#### PAGE EXCERPT
★ ★ ★ ★
A commited notebook is available at [kaggle](https://www.kaggle.com/someshsingh22/redditcrawlertest)

## Exploratory Data Analysis

Extensive analysis has been done, important words are visualized through WordClouds, in depth explanation of these and preprocessing is present in my [Notebook](https://github.com/someshsingh22/FlaiReddit-MIDAS/blob/master/Notebooks/Part-2-EDA.ipynb)

>A baseline model from BOW is also implemented at the end.

## Training the Model [BERT, TFIDF]

We set the seed for reproducibility and use BERT - *uncased, base*, freezing all layes apart from the last layer and the weights are saved for easier inference at : 

**Model Summary [Inference Time]**:

| Model | Micro-F1  |Macro-F1  | CPU Inference Time

|--|--|--|--|

| TFIDF Combined | 0.51 | 0.50  | **331 Samples/s**

| BERT | **0.60** | **0.59**  |	2.37 Samples

| TFIDF , Feats | 0.49 | 0.48  | 273 Sample/s

![Confusion Matrix](Images/CM.png)
★ ★ ★ ★
Spatial grounding data:
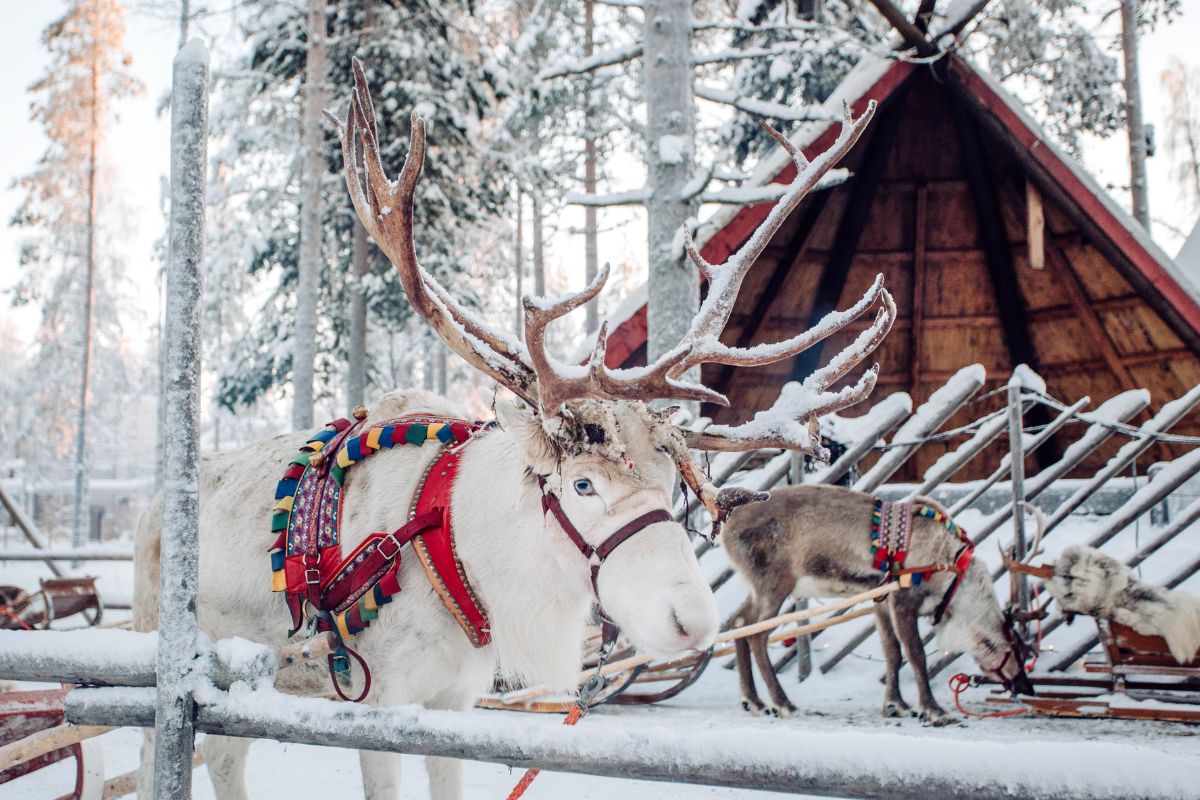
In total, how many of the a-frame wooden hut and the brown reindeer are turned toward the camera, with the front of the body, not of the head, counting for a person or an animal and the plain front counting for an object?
1

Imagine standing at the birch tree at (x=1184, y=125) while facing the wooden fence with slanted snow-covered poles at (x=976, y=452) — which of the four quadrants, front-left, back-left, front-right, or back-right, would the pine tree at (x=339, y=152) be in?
front-right

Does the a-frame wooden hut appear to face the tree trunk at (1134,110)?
no

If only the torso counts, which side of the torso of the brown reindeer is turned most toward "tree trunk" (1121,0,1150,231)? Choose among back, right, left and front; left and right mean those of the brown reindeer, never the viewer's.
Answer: left

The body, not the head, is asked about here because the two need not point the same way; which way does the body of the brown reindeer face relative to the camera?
to the viewer's right

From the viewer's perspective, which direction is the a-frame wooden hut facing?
toward the camera

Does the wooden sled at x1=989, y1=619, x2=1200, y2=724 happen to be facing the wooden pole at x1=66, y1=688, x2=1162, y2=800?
no

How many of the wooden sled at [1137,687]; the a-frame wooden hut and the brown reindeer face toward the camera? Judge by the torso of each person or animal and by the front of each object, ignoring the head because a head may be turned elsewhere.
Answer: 1

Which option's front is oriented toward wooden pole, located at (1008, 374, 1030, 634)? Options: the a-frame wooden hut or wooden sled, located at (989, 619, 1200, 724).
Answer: the a-frame wooden hut
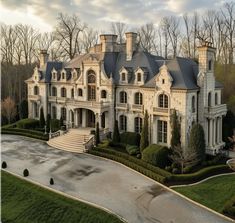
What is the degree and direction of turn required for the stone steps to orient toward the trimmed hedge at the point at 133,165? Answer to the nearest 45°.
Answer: approximately 90° to its left

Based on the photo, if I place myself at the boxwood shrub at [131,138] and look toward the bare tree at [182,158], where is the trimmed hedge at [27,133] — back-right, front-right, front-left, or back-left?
back-right

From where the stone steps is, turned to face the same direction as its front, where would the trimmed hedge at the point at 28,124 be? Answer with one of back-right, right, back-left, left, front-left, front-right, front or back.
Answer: right

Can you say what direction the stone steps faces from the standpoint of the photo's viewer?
facing the viewer and to the left of the viewer

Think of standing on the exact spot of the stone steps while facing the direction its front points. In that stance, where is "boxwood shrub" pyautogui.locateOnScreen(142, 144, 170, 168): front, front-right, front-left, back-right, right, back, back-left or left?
left

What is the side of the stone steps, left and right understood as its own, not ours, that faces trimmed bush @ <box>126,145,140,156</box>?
left

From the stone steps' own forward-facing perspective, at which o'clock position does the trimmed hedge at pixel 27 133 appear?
The trimmed hedge is roughly at 3 o'clock from the stone steps.

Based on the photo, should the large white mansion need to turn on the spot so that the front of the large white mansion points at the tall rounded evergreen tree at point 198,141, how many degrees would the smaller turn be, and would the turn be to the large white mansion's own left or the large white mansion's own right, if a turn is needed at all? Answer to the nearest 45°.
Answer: approximately 90° to the large white mansion's own left

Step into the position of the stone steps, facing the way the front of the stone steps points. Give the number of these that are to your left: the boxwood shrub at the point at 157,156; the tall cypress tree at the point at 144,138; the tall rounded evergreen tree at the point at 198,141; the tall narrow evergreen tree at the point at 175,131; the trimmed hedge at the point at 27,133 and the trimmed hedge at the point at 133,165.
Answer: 5

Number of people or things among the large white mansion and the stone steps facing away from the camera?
0

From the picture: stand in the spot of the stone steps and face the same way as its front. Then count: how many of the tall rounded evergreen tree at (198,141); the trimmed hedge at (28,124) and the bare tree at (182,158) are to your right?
1
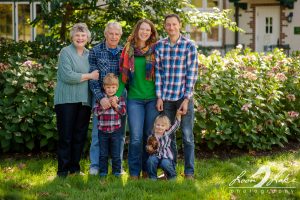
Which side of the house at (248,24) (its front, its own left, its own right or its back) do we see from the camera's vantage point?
front

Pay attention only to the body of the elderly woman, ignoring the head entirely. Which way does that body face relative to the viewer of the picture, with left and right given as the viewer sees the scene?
facing the viewer and to the right of the viewer

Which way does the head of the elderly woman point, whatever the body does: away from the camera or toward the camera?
toward the camera

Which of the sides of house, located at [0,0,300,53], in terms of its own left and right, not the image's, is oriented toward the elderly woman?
front

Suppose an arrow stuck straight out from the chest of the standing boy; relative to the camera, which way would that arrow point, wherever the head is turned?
toward the camera

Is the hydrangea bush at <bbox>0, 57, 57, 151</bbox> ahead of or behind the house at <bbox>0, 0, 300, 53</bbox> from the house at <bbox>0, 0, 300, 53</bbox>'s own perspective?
ahead

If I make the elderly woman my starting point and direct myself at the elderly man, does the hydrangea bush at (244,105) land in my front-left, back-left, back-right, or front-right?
front-left

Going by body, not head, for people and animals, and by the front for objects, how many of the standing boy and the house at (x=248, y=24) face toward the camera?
2

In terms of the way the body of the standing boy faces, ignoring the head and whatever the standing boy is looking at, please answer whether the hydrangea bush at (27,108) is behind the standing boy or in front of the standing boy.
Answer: behind

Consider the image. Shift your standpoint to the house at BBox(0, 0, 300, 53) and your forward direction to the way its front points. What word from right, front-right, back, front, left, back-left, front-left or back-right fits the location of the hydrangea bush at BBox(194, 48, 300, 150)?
front
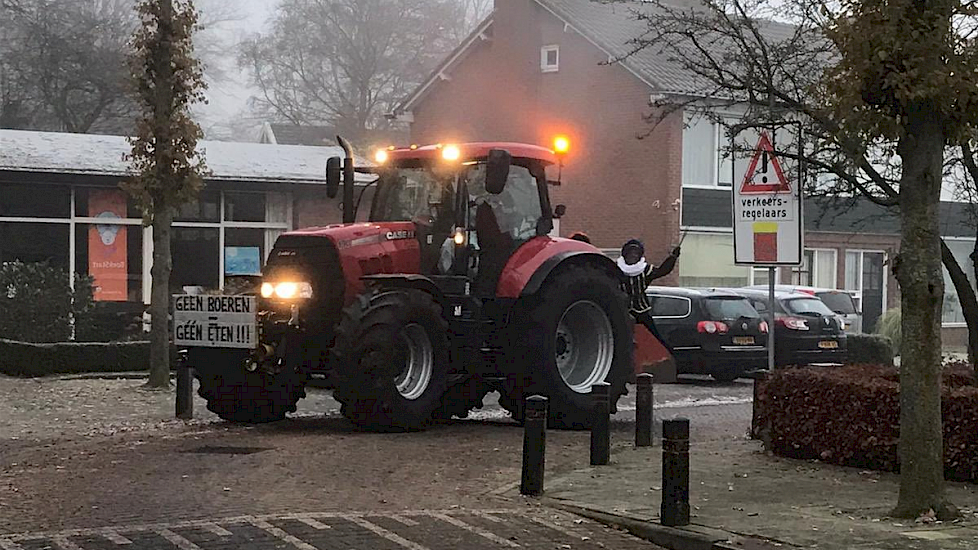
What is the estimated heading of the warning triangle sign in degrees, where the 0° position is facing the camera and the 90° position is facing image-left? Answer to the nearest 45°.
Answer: approximately 0°

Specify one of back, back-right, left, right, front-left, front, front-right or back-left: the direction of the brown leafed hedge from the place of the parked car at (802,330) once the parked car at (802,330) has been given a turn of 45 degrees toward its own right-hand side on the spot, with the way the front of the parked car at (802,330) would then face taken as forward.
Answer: back

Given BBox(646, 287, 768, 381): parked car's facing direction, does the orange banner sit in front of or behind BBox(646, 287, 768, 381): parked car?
in front

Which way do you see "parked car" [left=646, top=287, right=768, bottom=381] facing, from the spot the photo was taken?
facing away from the viewer and to the left of the viewer

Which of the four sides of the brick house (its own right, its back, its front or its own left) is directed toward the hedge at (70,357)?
right

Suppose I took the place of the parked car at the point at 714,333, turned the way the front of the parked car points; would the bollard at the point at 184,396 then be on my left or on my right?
on my left

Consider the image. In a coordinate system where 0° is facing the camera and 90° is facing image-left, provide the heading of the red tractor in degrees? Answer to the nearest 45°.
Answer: approximately 45°

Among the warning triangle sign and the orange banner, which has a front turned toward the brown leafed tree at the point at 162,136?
the orange banner

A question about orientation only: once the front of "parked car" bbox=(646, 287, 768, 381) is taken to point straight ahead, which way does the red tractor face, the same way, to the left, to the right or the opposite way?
to the left

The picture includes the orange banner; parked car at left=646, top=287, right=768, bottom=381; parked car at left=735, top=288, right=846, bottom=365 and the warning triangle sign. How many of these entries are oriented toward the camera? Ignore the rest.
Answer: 2

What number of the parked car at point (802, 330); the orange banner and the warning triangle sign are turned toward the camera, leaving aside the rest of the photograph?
2

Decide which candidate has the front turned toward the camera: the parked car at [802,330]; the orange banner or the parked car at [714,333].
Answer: the orange banner

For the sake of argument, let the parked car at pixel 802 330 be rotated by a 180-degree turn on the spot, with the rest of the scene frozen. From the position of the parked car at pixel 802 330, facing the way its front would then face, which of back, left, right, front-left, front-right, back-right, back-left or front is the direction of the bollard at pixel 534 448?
front-right

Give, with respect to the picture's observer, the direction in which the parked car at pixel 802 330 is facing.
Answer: facing away from the viewer and to the left of the viewer

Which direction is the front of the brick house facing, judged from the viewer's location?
facing the viewer and to the right of the viewer

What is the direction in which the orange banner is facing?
toward the camera
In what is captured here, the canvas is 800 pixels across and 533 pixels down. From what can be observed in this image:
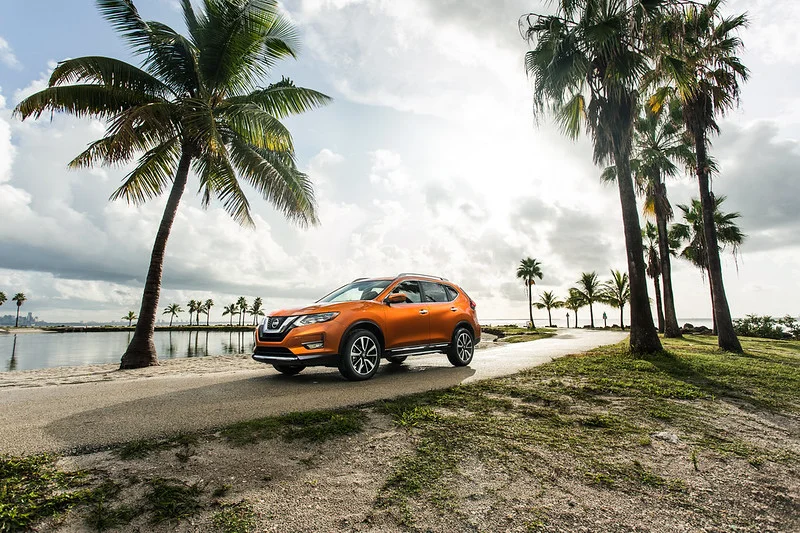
★ ★ ★ ★
#### TASK OBJECTIVE
Continue the model-training write-up from the top of this page, starting right after its confusion matrix image.

#### ANSWER BOX
## WebApp - Flask TFIDF

* For the web app we have used the TFIDF model keeping the CPU Rate and Memory Usage in mind [BERT BASE has 114 M parameters].

* The app is created on flask, the root view is a simple webpage where you can enter the weblink and the predicted flair is displayed.

* The other end point is \auto, to which a post request is sent and the prediction json is sent back.

* Logs and Error pages will be enabled in a future update.

* The colour theme used is taken from reddit's own theme :)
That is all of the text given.